Jason laughed, shocked, even as his eyes reappraised Keisha. Evaluated this new snippet of information. A woman who watched porn. Why had Keisha said that? Did she like Jason too? Maybe she was screwing them both. Some great sick fantasy. Marcie squashed the thought—it was stupid. Keisha was simply playing with him, but still, this whole situation was setting her nerves on edge.
“Wash your hands,” Marcie muttered as Jason stripped to the waist. “Don’t get any in your mouth. That stuff is poisonous.”
“Yes, Mom,” Jason said, and she fought the urge to punch him in his stupid, smug, handsome face. Laughing at her to impress Keisha. She wanted to take the coolant and pour it down his lying throat. Even Keisha giggled, tinged with some strange energy that Jason didn’t seem to notice but added to Marcie’s claustrophobic unsettled feeling. The coolant wasn’t the only toxic thing in the garage. They were all poison one way or another, and maybe she was the only one honest enough to see it.

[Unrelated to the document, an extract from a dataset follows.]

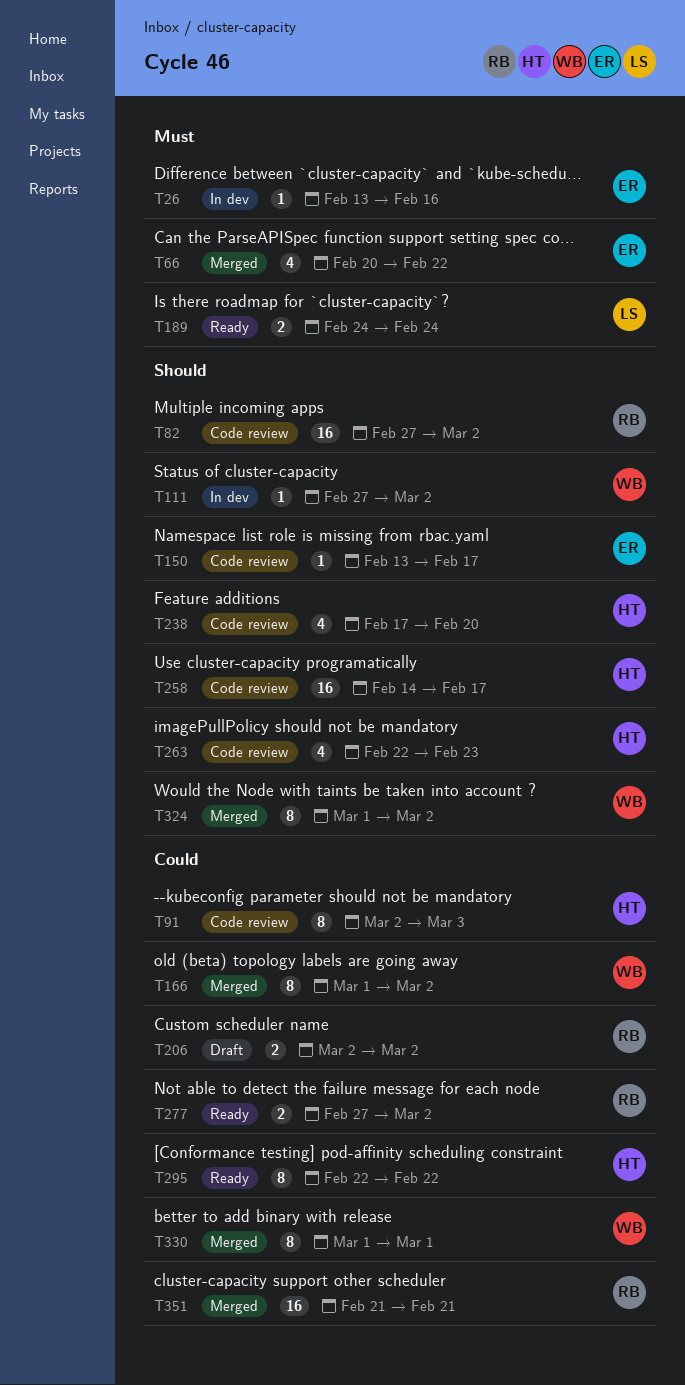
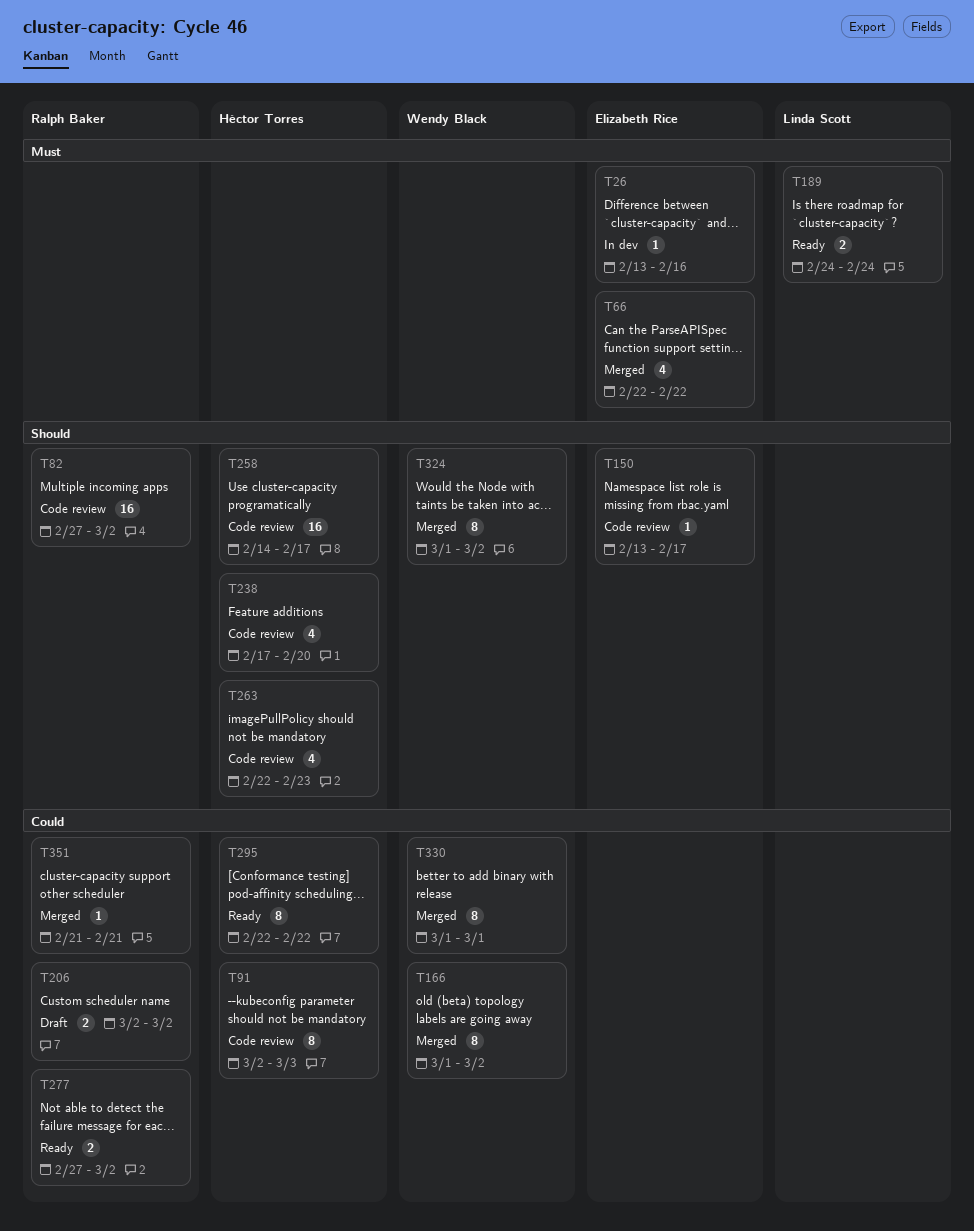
T66, start: Feb 20 -> Feb 22
T111: present -> none
T351, estimate: 16 -> 1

Marcie felt better once they were back in the main house filled with bright, natural light, and no stink of chemicals or gasoline, even if it did mean more dull conversation with Virginia and Emmett, who were still talking William through how divine and much-needed their vacation had been, as if their lives here were full of woe. Keisha became the doting wife, reassuring everyone that she’d only felt faint for a moment at church and it was nothing serious, and Zelda took Jason’s shirt to wash it while he went upstairs to clean up and borrow a polo shirt of William’s before they ate. He must have taken a shower, because by the time he came downstairs, tucking the comically too big shirt into his pants under his sports jacket, Marcie was on her second glass of wine, and when he came over and kissed her, asking if he smelled better, she could almost forgive him his pathetic show of flirting earlier.
It was strange how they all fell back into their roles. Sitting next to Jason as they ate, his arm draped casually over the back of her chair, it was hard to remember the passion of screwing Keisha in her car. The freedom of that animalistic desire. It was like a dream now that the status quo was restored. The only pieces not locked into place were Iris and Noah, and they’d be back in the next few days. There was a safety in this boring life, she knew that, and even as she sipped her wine and then coffee, and let Jason take her hand as they left to head home, in that moment, she wanted to cling to it for a while.
She looked back at the open garage door as they drove away, the little red Corvette sitting proudly in the gloom beyond and her skin trembled and her mouth tasted sour.
Later, that night, when the city was asleep and for once Jason wasn’t creeping around the house taking phone calls, Marcie locked her dressing room door and stared into the contents of the box. A rare twist of guilt curled like burning paper in her guts.
Whatever secrets Jason was keeping from her, she had the feeling that the ones she was keeping from him were worse.
33.
Nothing good. Nothing good will ever come of you, KeKe, not if you don’t change, don’t behave, don’t stop talking about boys who were never here. You’re cursed, baby girl, you know it and I feel it. You got to work harder at being good. At closing your eyes.